BOB GARFIELD: What actually does it mean -- that he has no seat himself, the prime minister of Italy in the European Parliament?
SYLVIA POGGIOLI: No, no, no, no, no. He won his seat, because he was on, on a slate everywhere in a different party. In any case, there's a rule that the prime minister or minister serving in the Italian Parliament cannot hold dual representation. Therefore he will hand over his votes or whatever to the next in line. But in the same areas where they were both running, she beat him.
BOB GARFIELD: And this was not Lilli Gruber's first confrontation with Prime Minister Berlusconi. She resigned from the state broadcaster, RAI, after criticizing his influence in the media.
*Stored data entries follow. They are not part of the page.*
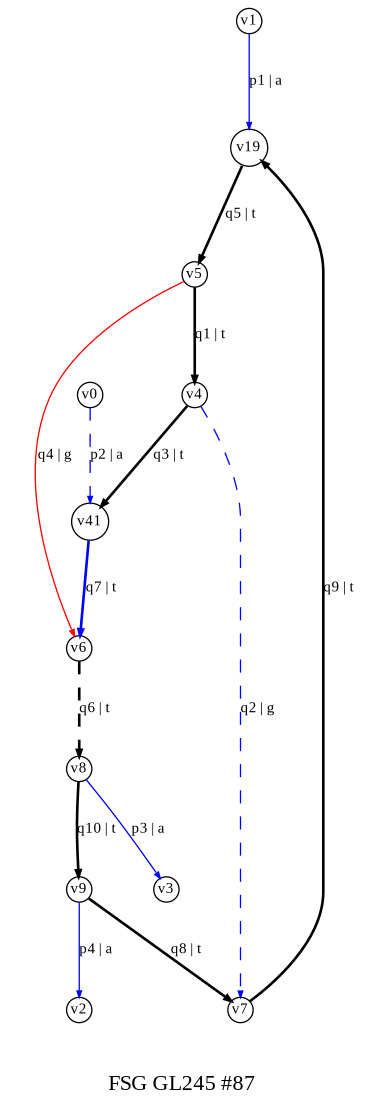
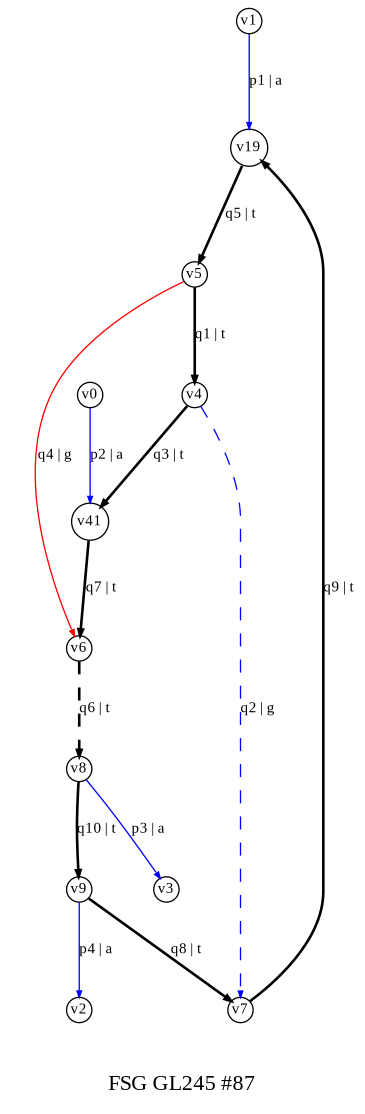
  digraph {
    fontname="Liberation Serif"
    fontsize=10
    label="FSG GL245 #87"
    noverlap=scale
    node [fontname="Liberation Serif" fontsize=7 margin=0 penwidth=0.6 shape=circle]
    edge [arrowsize=0.3 color=black fontname="Liberation Serif" fontsize=7 penwidth=1.2 style=solid]
    v1 [height=0.01]
    n2 [height=0.01 label=v19]
    v5 [height=0.01]
    v6 [height=0.01]
    v4 [height=0.01]
    v0 [height=0.01]
    n7 [height=0.01 label=v41]
    v8 [height=0.01]
    v3 [height=0.01]
    v9 [height=0.01]
    v2 [height=0.01]
    v7 [height=0.01]
    v1 -> n2 [color=blue label="p1 | a" penwidth=0.6]
    n2 -> v5 [label="q5 | t"]
    v5 -> v6 [color=red label="q4 | g" penwidth=0.6]
    v5 -> v4 [label="q1 | t"]
    v6 -> v8 [label="q6 | t" style=dashed]
    v4 -> n7 [label="q3 | t"]
    v4 -> v7 [color=blue label="q2 | g" penwidth=0.6 style=dashed]
-   v0 -> n7 [color=blue label="p2 | a" penwidth=0.6 style=dashed]
-   n7 -> v6 [color=blue label="q7 | t"]
+   v0 -> n7 [color=blue label="p2 | a" penwidth=0.6]
+   n7 -> v6 [label="q7 | t"]
    v8 -> v3 [color=blue label="p3 | a" penwidth=0.6]
    v8 -> v9 [label="q10 | t"]
    v9 -> v2 [color=blue label="p4 | a" penwidth=0.6]
    v9 -> v7 [label="q8 | t"]
    v7 -> n2 [label="q9 | t"]
  }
SYLVIA POGGIOLI: She was very angry at the way the news was produced on her own program, the kind of things she was told to read. She also was very upset when Freedom House, the New York-based think tank, downgraded Italian media from "free" to "partly free," which put Italy on a, on a par with Turkey. She and many other Italians were very angry at the media law which Berlusconi's government was able to pass. It's a new law which gives him even more control of the media.
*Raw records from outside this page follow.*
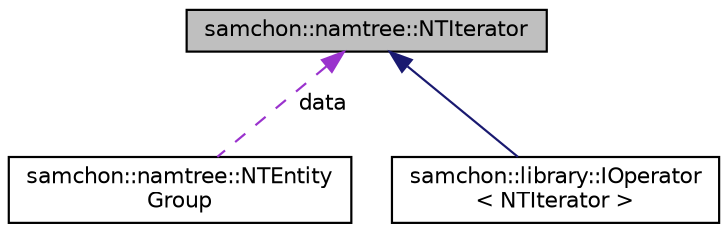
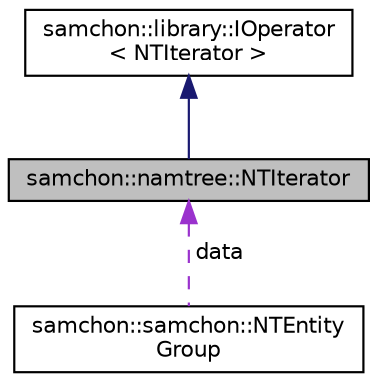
  digraph {
    node [color=black fillcolor=white fontname=Helvetica fontsize=10 shape=record style=filled]
    edge [dir=back fontname=Helvetica fontsize=10 labelfontname=Helvetica labelfontsize=10]
    n1 [fillcolor=grey75 fontcolor=black height=0.2 label="samchon::namtree::NTIterator" width=0.4]
-   n2 [height=0.2 label="samchon::namtree::NTEntity\lGroup" width=0.4]
+   n2 [height=0.2 label="samchon::samchon::NTEntity\lGroup" width=0.4]
    n3 [height=0.2 label="samchon::library::IOperator\l\< NTIterator \>" width=0.4]
    n1 -> n2 [color=darkorchid3 label=" data" style=dashed]
-   n1 -> n3 [color=midnightblue style=solid]
+   n3 -> n1 [color=midnightblue style=solid]
  }
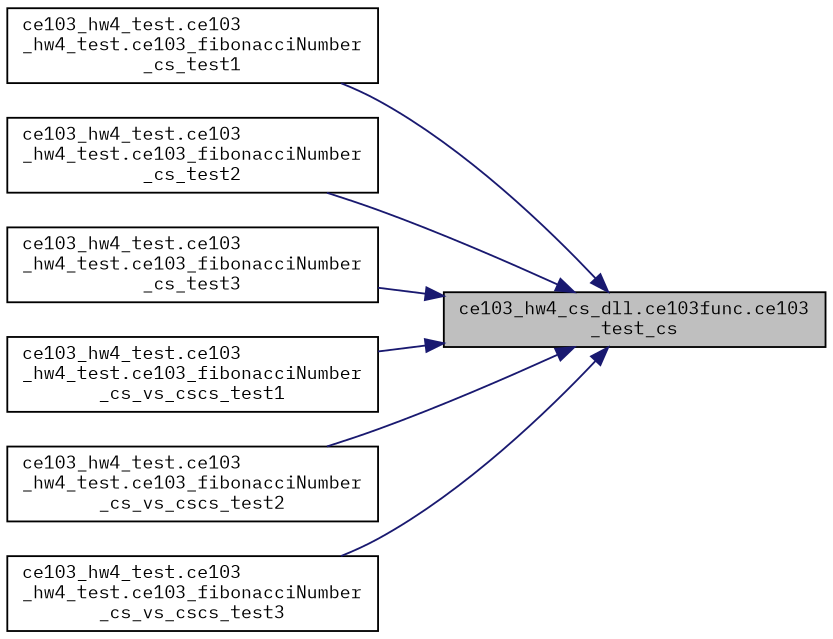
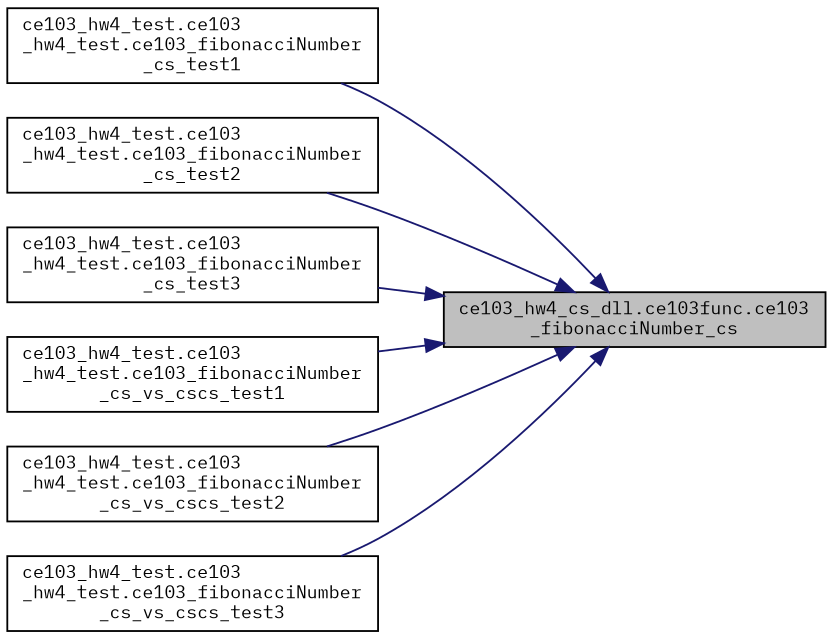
  digraph {
    rankdir=RL
    fontname="IBM Plex Mono"
    node [color=black fillcolor=white fontname="IBM Plex Mono" fontsize=10 shape=record style=filled]
    edge [color=midnightblue dir=back fontname="IBM Plex Mono" fontsize=10 labelfontname=Helvetica labelfontsize=10 style=solid]
-   n1 [fillcolor=grey75 fontcolor=black height=0.2 label="ce103_hw4_cs_dll.ce103func.ce103\l_test_cs" width=0.4]
+   n1 [fillcolor=grey75 fontcolor=black height=0.2 label="ce103_hw4_cs_dll.ce103func.ce103\l_fibonacciNumber_cs" width=0.4]
    n2 [height=0.2 label="ce103_hw4_test.ce103\l_hw4_test.ce103_fibonacciNumber\l_cs_test1" width=0.4]
    n3 [height=0.2 label="ce103_hw4_test.ce103\l_hw4_test.ce103_fibonacciNumber\l_cs_test2" width=0.4]
    n4 [height=0.2 label="ce103_hw4_test.ce103\l_hw4_test.ce103_fibonacciNumber\l_cs_test3" width=0.4]
    n5 [height=0.2 label="ce103_hw4_test.ce103\l_hw4_test.ce103_fibonacciNumber\l_cs_vs_cscs_test1" width=0.4]
    n6 [height=0.2 label="ce103_hw4_test.ce103\l_hw4_test.ce103_fibonacciNumber\l_cs_vs_cscs_test2" width=0.4]
    n7 [height=0.2 label="ce103_hw4_test.ce103\l_hw4_test.ce103_fibonacciNumber\l_cs_vs_cscs_test3" width=0.4]
    n1 -> n2
    n1 -> n3
    n1 -> n4
    n1 -> n5
    n1 -> n6
    n1 -> n7
  }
BOB GARFIELD: How did Berlusconi react to the results from the polling?
SYLVIA POGGIOLI: Well, we don't know, [LAUGHS] because if you look at television, we didn't see his face, we didn't hear any direct comments, at least on the first, let's say, 24 hours after the election results were coming in. He had other members of his party take the flak. The only statement that was released was that he was taking responsibility for his party's poor showing. But he is determined to continue with the economic reforms that he's promised three years ago but that he has not yet delivered on.
BOB GARFIELD: Berlusconi did something very unusual, and I guess it's a media story. He used, or the government used, people's cell phones -- the SMS function, the text messaging function --to notify them when the polls were open, which Gruber was very disturbed with. Tell me about it.
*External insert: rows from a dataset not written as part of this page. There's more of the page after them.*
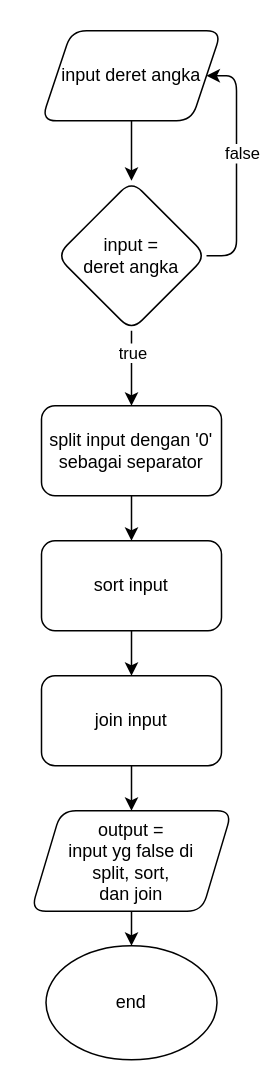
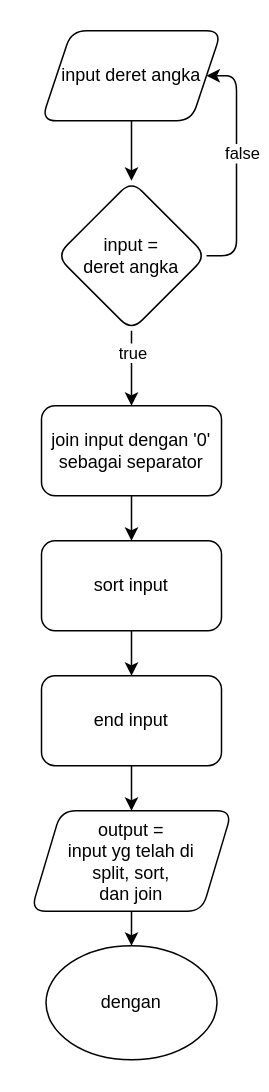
  <mxCell id="0" />
  <mxCell id="1" parent="0" />
  <mxCell id="2" value="" style="edgeStyle=orthogonalEdgeStyle;rounded=1;orthogonalLoop=1;jettySize=auto;html=1;" parent="1" source="3" target="8" edge="1"><mxGeometry relative="1" as="geometry" /></mxCell>
  <mxCell id="3" value="input deret angka" style="shape=parallelogram;perimeter=parallelogramPerimeter;whiteSpace=wrap;html=1;fixedSize=1;rounded=1;" parent="1" vertex="1"><mxGeometry x="27" y="20" width="120" height="60" as="geometry" /></mxCell>
  <mxCell id="4" style="edgeStyle=orthogonalEdgeStyle;rounded=1;orthogonalLoop=1;jettySize=auto;html=1;exitX=1;exitY=0.5;exitDx=0;exitDy=0;entryX=1;entryY=0.5;entryDx=0;entryDy=0;" parent="1" source="8" target="3" edge="1"><mxGeometry relative="1" as="geometry"><Array as="points"><mxPoint x="157" y="170" /><mxPoint x="157" y="50" /></Array></mxGeometry></mxCell>
  <mxCell id="5" value="false" style="edgeLabel;html=1;align=center;verticalAlign=middle;resizable=0;points=[];rounded=1;" parent="4" vertex="1" connectable="0"><mxGeometry x="0.113" y="-3" relative="1" as="geometry"><mxPoint as="offset" /></mxGeometry></mxCell>
  <mxCell id="6" value="" style="edgeStyle=orthogonalEdgeStyle;rounded=1;orthogonalLoop=1;jettySize=auto;html=1;" parent="1" source="8" target="10" edge="1"><mxGeometry relative="1" as="geometry" /></mxCell>
  <mxCell id="7" value="true" style="edgeLabel;html=1;align=center;verticalAlign=middle;resizable=0;points=[];rounded=1;" parent="6" vertex="1" connectable="0"><mxGeometry x="-0.44" y="-1" relative="1" as="geometry"><mxPoint x="1" as="offset" /></mxGeometry></mxCell>
  <mxCell id="8" value="input =&lt;br&gt;deret angka" style="rhombus;whiteSpace=wrap;html=1;rounded=1;" parent="1" vertex="1"><mxGeometry x="37" y="120" width="100" height="100" as="geometry" /></mxCell>
  <mxCell id="9" value="" style="edgeStyle=orthogonalEdgeStyle;rounded=1;orthogonalLoop=1;jettySize=auto;html=1;" parent="1" source="10" target="12" edge="1"><mxGeometry relative="1" as="geometry" /></mxCell>
- <mxCell id="10" value="split input dengan '0' sebagai separator" style="whiteSpace=wrap;html=1;rounded=1;" parent="1" vertex="1"><mxGeometry x="27" y="270" width="120" height="60" as="geometry" /></mxCell>
+ <mxCell id="10" value="join input dengan '0' sebagai separator" style="whiteSpace=wrap;html=1;rounded=1;" parent="1" vertex="1"><mxGeometry x="27" y="270" width="120" height="60" as="geometry" /></mxCell>
  <mxCell id="11" value="" style="edgeStyle=orthogonalEdgeStyle;rounded=1;orthogonalLoop=1;jettySize=auto;html=1;" parent="1" source="12" target="14" edge="1"><mxGeometry relative="1" as="geometry" /></mxCell>
  <mxCell id="12" value="sort input" style="whiteSpace=wrap;html=1;rounded=1;" parent="1" vertex="1"><mxGeometry x="27" y="360" width="120" height="60" as="geometry" /></mxCell>
  <mxCell id="13" value="" style="edgeStyle=orthogonalEdgeStyle;rounded=1;orthogonalLoop=1;jettySize=auto;html=1;" parent="1" source="14" target="16" edge="1"><mxGeometry relative="1" as="geometry" /></mxCell>
- <mxCell id="14" value="join input" style="whiteSpace=wrap;html=1;rounded=1;" parent="1" vertex="1"><mxGeometry x="27" y="450" width="120" height="60" as="geometry" /></mxCell>
+ <mxCell id="14" value="end input" style="whiteSpace=wrap;html=1;rounded=1;" parent="1" vertex="1"><mxGeometry x="27" y="450" width="120" height="60" as="geometry" /></mxCell>
  <mxCell id="15" style="edgeStyle=orthogonalEdgeStyle;rounded=1;orthogonalLoop=1;jettySize=auto;html=1;exitX=0.5;exitY=1;exitDx=0;exitDy=0;entryX=0.5;entryY=0;entryDx=0;entryDy=0;" parent="1" source="16" target="17" edge="1"><mxGeometry relative="1" as="geometry" /></mxCell>
- <mxCell id="16" value="output =&lt;br&gt;input yg false di &lt;br&gt;split, sort, &lt;br&gt;dan join" style="shape=parallelogram;perimeter=parallelogramPerimeter;whiteSpace=wrap;html=1;fixedSize=1;rounded=1;" parent="1" vertex="1"><mxGeometry x="20" y="540" width="134" height="67" as="geometry" /></mxCell>
- <mxCell id="17" value="end" style="ellipse;whiteSpace=wrap;html=1;rounded=1;" parent="1" vertex="1"><mxGeometry x="30" y="630" width="114" height="76" as="geometry" /></mxCell>
+ <mxCell id="16" value="output =&lt;br&gt;input yg telah di &lt;br&gt;split, sort, &lt;br&gt;dan join" style="shape=parallelogram;perimeter=parallelogramPerimeter;whiteSpace=wrap;html=1;fixedSize=1;rounded=1;" parent="1" vertex="1"><mxGeometry x="20" y="540" width="134" height="67" as="geometry" /></mxCell>
+ <mxCell id="17" value="dengan" style="ellipse;whiteSpace=wrap;html=1;rounded=1;" parent="1" vertex="1"><mxGeometry x="30" y="630" width="114" height="76" as="geometry" /></mxCell>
SYLVIA POGGIOLI: The entire opposition was very upset by that. Yes, it was unusual. It's never happened before. The Italian law has it that any kind of propaganda, campaigning, rallies, have to stop 24 hours before the polls open, and all of a sudden during the night everybody in Italy I think, every, every cell phone imaginable, got these little buzzes and announcements that they got a message. And in it, it was the, the prime minister's office urging all Italians to go out and vote. But that's not all he did. The very afternoon he went to vote, it was Saturday I believe, as he came out of the -- out of his polling station -- he started holding a rally in front of the TV cameras urging everybody to vote for his party. This is also against the law. No kind of electioneering should take place within, I don't know, something like a quarter of a mile of every polling station. But there, in front of the TV cameras, he continued to urge voters to vote for his party. TV networks did not air that that evening, aware that they probably would have had legal repercussions if it had then hit the air. . . [BOTH SPEAK AT ONCE]
BOB GARFIELD: Even his own, and even the RAI?
SYLVIA POGGIOLI: Even his own. All the TV networks played it completely down and did not report what he had said.
BOB GARFIELD: Well, Sylvia, as always thank you so much.
SYLVIA POGGIOLI: Thank you, Bob.
BOB GARFIELD: Sylvia Poggioli is NPR's senior European correspondent. The definitive list of winners in the election will be out June 28th.